===== Extracted text =====
Skip to content

Most cloud data warehouse bills are not driven by ETL jobs. They are driven by dashboards. A handful of dashboards refreshing every minute, scanning more data than they need, with no caching and no owner, can quietly add tens of thousands of dollars a year to a Snowflake or BigQuery bill.

This playbook is for data engineers, analytics engineers, and finance partners who are looking at a warehouse invoice that keeps growing faster than the company does. It walks through how to identify which dashboards are responsible, how to fix them at the SQL, BI, warehouse, and process layers, and how to make sure they stay fixed. It also covers when to move repeat dashboard workloads out of a usage-billed warehouse entirely. The same techniques apply to Snowflake, BigQuery, Redshift, Databricks SQL, and ClickHouse Cloud, with per-warehouse specifics at the end.

The short answer

BI workloads are expensive when they pay for the same answer many times. Cost optimization is mostly the work of paying once.

The four universal moves that produce the biggest reductions, in rough order of effort:

  1. Find the small set of dashboards that account for most of the spend. It is almost always a long tail.
  2. Cache aggressively and refresh on a schedule that matches how often the data actually changes.
  3. Push aggregation out of the dashboard and into a pre-aggregated table or materialized view.
  4. Right-size compute and use auto-suspend so you stop paying when nobody is looking.

Everything else (clustering, partitioning, query rewrites, governance policies) is real work but it usually matters less than getting these four right.

If you use Basedash, there is a fifth lever: store dashboard-ready data in Basedash Warehouse instead of repeatedly querying Snowflake, BigQuery, or Redshift for the same interactive views. Basedash does not charge usage-based query fees, so moving high-traffic reporting datasets into Basedash can turn a variable warehouse-compute line item into a predictable BI cost.

Why BI dashboards are the biggest variable in your warehouse bill

A few patterns make BI workloads disproportionately expensive on usage-based warehouses.

  • Concurrent re-execution. Ten people opening the same dashboard at 9:00 AM can trigger ten identical queries against the warehouse if caching is misconfigured.
  • Auto-refresh. A dashboard set to refresh every minute runs 1,440 times a day, whether anyone is looking or not.
  • Wide scans. A “show me revenue” tile written by an analyst in a hurry often scans the entire orders table instead of pre-aggregating.
  • Cross-joining filters. Dashboards that recompute every chart for every filter combination can multiply query counts by 10 to 50 times.
=====
_Stated problem 1_
Please reproduce the passage of the warehouse cost playbook from "Everything else (clustering, partitioning, query" to "on usage-based warehouses." word for word.
===== Records provided =====
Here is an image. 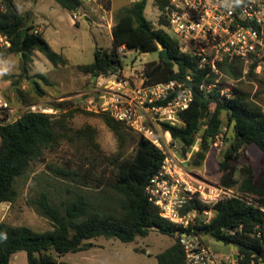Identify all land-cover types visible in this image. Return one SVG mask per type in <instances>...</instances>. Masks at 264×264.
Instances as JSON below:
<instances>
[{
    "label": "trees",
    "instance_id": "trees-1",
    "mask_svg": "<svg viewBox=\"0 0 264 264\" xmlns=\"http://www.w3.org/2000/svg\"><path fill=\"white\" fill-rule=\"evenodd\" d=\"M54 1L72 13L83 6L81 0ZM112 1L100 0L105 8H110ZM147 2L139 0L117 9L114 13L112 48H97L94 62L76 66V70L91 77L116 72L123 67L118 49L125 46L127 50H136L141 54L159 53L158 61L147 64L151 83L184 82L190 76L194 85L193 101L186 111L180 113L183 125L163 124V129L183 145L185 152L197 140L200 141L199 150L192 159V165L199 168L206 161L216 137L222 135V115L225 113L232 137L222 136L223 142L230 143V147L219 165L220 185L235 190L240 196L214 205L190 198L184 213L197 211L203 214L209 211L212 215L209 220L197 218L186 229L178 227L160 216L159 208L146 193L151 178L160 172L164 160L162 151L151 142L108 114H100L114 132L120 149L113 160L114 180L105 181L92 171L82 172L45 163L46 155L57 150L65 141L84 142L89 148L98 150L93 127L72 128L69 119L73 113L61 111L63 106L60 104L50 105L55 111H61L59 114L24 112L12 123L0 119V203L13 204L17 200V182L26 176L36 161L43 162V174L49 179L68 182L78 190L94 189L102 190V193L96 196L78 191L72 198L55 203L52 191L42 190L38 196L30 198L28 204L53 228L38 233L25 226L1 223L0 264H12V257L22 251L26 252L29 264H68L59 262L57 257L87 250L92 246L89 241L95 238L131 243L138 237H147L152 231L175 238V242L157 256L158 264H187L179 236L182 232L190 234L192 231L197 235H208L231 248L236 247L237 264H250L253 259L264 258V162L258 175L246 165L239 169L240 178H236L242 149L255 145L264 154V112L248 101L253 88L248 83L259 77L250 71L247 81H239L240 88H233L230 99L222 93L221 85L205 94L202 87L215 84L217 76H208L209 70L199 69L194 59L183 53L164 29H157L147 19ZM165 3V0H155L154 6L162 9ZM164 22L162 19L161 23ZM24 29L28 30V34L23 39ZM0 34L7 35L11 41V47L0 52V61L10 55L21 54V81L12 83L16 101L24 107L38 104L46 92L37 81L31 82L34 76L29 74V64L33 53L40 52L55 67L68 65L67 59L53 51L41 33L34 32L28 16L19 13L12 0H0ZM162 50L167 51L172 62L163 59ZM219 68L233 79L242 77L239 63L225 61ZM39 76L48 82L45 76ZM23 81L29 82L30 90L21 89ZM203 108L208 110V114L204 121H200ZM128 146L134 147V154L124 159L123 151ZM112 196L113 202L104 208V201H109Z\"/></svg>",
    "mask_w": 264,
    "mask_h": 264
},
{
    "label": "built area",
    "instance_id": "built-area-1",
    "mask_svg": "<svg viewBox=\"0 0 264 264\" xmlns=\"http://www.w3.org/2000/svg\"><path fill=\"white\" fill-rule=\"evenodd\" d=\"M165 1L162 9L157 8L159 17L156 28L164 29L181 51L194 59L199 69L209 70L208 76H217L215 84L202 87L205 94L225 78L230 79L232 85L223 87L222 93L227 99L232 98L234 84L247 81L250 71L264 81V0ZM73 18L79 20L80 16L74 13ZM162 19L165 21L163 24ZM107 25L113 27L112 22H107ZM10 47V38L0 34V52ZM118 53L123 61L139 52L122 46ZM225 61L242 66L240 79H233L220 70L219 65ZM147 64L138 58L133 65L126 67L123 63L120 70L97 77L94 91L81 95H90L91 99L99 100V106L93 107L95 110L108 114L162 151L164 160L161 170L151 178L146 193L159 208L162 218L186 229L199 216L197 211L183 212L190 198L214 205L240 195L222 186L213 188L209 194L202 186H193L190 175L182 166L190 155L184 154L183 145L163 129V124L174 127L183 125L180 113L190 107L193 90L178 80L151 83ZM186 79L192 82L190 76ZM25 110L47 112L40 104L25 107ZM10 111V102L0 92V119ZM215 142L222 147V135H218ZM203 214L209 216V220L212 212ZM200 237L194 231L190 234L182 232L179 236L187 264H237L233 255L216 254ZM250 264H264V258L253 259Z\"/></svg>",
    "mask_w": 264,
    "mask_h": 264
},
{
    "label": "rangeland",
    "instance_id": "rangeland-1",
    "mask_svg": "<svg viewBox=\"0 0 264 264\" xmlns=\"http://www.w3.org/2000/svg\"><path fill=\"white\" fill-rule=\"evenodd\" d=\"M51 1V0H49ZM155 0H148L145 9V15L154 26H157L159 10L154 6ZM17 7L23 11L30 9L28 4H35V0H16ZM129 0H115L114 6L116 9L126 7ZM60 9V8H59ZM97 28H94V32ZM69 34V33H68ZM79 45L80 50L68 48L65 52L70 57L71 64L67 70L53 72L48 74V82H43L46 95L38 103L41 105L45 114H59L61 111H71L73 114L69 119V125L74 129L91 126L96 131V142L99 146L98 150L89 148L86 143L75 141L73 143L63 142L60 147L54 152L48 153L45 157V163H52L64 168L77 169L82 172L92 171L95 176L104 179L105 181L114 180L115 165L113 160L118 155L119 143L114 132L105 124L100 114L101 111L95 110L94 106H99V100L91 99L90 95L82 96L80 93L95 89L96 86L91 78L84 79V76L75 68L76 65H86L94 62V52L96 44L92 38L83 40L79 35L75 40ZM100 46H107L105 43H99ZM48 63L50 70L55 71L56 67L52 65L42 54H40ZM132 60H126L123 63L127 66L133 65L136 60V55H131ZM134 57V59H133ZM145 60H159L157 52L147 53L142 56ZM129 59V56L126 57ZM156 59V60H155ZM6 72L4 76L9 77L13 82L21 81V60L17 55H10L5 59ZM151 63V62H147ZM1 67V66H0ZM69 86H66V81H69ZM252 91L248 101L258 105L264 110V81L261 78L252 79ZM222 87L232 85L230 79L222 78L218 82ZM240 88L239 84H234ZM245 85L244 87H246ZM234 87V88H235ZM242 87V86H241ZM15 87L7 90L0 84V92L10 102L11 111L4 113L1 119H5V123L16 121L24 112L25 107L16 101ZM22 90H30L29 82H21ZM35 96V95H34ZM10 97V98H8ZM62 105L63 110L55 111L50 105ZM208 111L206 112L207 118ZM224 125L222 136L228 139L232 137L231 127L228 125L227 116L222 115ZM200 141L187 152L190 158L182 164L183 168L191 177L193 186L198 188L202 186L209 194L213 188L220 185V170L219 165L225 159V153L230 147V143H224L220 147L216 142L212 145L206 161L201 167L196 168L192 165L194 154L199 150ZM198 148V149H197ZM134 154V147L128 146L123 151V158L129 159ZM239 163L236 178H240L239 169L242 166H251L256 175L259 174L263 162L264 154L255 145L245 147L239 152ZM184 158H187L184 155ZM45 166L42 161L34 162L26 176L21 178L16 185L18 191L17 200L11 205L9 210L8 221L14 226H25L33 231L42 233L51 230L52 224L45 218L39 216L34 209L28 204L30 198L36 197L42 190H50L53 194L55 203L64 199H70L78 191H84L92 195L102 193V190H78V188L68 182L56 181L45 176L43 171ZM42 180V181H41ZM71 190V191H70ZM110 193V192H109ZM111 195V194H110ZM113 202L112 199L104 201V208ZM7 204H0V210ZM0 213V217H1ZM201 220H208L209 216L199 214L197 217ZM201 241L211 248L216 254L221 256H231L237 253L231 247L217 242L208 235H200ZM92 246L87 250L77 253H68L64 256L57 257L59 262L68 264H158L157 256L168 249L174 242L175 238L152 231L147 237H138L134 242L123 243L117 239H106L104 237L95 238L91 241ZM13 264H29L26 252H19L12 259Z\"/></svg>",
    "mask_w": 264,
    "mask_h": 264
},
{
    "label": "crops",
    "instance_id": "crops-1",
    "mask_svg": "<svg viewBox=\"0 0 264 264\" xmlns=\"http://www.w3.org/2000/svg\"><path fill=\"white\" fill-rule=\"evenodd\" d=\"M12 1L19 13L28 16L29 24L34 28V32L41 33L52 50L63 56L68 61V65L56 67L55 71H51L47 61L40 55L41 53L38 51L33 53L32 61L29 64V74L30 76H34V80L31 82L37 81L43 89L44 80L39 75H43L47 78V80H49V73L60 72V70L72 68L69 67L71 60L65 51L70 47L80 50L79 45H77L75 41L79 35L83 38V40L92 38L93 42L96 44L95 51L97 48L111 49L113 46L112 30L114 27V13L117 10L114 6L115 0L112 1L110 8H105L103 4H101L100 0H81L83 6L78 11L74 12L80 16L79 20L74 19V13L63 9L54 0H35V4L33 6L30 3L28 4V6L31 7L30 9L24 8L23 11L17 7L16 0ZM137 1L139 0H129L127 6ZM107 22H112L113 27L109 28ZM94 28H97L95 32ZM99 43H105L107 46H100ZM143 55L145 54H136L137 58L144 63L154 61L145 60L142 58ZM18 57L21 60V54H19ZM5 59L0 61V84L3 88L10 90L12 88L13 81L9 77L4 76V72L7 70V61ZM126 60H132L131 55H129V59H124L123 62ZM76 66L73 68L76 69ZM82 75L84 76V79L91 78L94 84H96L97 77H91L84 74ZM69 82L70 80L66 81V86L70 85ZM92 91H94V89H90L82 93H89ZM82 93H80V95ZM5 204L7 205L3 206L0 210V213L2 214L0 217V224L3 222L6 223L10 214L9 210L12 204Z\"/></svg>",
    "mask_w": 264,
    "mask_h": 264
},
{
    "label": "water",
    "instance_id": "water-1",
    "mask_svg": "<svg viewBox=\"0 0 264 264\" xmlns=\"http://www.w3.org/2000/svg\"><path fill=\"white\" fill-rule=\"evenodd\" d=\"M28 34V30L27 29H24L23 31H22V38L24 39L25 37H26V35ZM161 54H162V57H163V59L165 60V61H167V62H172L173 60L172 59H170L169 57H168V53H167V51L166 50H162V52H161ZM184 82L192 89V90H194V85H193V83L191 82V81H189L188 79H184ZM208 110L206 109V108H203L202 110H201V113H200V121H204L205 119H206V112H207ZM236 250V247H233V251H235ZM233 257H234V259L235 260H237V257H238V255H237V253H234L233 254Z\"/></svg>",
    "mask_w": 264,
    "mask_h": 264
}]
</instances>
=====
===== Records provided =====
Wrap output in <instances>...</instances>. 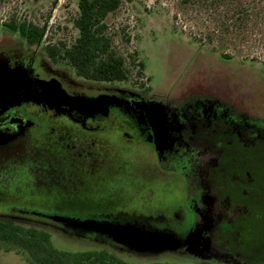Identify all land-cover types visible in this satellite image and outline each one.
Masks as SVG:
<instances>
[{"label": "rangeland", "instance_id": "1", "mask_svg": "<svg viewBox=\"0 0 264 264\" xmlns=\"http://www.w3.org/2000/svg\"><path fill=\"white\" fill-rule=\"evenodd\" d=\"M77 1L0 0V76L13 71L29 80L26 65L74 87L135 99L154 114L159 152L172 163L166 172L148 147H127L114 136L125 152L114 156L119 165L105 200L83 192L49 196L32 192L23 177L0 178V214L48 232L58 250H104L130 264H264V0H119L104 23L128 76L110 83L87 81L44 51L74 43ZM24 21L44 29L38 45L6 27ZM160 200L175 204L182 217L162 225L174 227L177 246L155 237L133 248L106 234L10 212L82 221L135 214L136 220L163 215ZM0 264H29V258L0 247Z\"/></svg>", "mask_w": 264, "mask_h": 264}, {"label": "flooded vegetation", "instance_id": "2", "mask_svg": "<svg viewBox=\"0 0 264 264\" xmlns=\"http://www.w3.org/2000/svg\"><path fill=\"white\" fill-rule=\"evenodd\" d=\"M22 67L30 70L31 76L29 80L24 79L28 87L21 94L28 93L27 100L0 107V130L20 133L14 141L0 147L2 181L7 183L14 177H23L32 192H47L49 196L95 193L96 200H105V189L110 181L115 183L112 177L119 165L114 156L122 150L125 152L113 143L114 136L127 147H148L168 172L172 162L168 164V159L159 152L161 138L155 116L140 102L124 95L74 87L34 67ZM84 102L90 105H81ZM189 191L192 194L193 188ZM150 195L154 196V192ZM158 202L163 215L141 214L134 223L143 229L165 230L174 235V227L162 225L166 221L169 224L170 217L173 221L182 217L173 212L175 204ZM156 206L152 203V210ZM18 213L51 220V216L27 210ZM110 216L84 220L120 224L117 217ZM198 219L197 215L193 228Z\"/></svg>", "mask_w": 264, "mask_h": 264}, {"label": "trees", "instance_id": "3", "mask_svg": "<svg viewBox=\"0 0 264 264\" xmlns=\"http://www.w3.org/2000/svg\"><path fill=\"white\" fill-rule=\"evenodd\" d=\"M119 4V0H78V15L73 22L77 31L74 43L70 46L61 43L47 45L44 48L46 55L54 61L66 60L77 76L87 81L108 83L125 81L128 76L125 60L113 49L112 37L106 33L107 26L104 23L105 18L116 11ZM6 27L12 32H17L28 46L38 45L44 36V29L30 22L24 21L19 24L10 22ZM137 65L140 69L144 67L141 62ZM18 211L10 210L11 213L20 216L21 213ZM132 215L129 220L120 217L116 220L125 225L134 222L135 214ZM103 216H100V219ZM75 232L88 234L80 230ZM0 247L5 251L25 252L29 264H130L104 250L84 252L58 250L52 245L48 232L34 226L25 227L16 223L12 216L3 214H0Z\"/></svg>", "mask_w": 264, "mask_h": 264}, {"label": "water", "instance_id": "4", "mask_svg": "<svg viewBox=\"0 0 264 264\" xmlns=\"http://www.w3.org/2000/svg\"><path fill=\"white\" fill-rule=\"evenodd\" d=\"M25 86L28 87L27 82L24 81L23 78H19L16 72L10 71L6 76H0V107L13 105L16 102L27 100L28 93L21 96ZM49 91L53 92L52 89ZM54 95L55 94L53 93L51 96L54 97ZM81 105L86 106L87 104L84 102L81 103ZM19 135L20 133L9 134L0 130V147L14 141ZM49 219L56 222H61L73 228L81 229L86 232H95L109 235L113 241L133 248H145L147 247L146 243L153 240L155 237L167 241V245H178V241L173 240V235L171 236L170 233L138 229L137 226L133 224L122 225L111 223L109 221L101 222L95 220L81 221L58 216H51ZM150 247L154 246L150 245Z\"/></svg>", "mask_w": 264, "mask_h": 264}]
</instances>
=====
===== Records provided =====
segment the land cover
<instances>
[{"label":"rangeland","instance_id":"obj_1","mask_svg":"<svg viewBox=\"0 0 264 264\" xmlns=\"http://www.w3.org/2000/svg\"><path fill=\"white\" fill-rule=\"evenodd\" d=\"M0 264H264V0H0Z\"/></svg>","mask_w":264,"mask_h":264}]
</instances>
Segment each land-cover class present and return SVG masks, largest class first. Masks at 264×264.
=====
_Stated problem 2_
How many lines in the records contain the string "built", with case counting? Reply with the number alone.

_Task solution 1_
Everything else (clustering, partitioning, query rewrites, governance policies) is real work but it usually matters less than getting these four right.

If you use Basedash, there is a fifth lever: store dashboard-ready data in Basedash Warehouse instead of repeatedly querying Snowflake, BigQuery, or Redshift for the same interactive views. Basedash does not charge usage-based query fees, so moving high-traffic reporting datasets into Basedash can turn a variable warehouse-compute line item into a predictable BI cost.

Why BI dashboards are the biggest variable in your warehouse bill

A few patterns make BI workloads disproportionately expensive on usage-based warehouses.

_Task solution 2_
2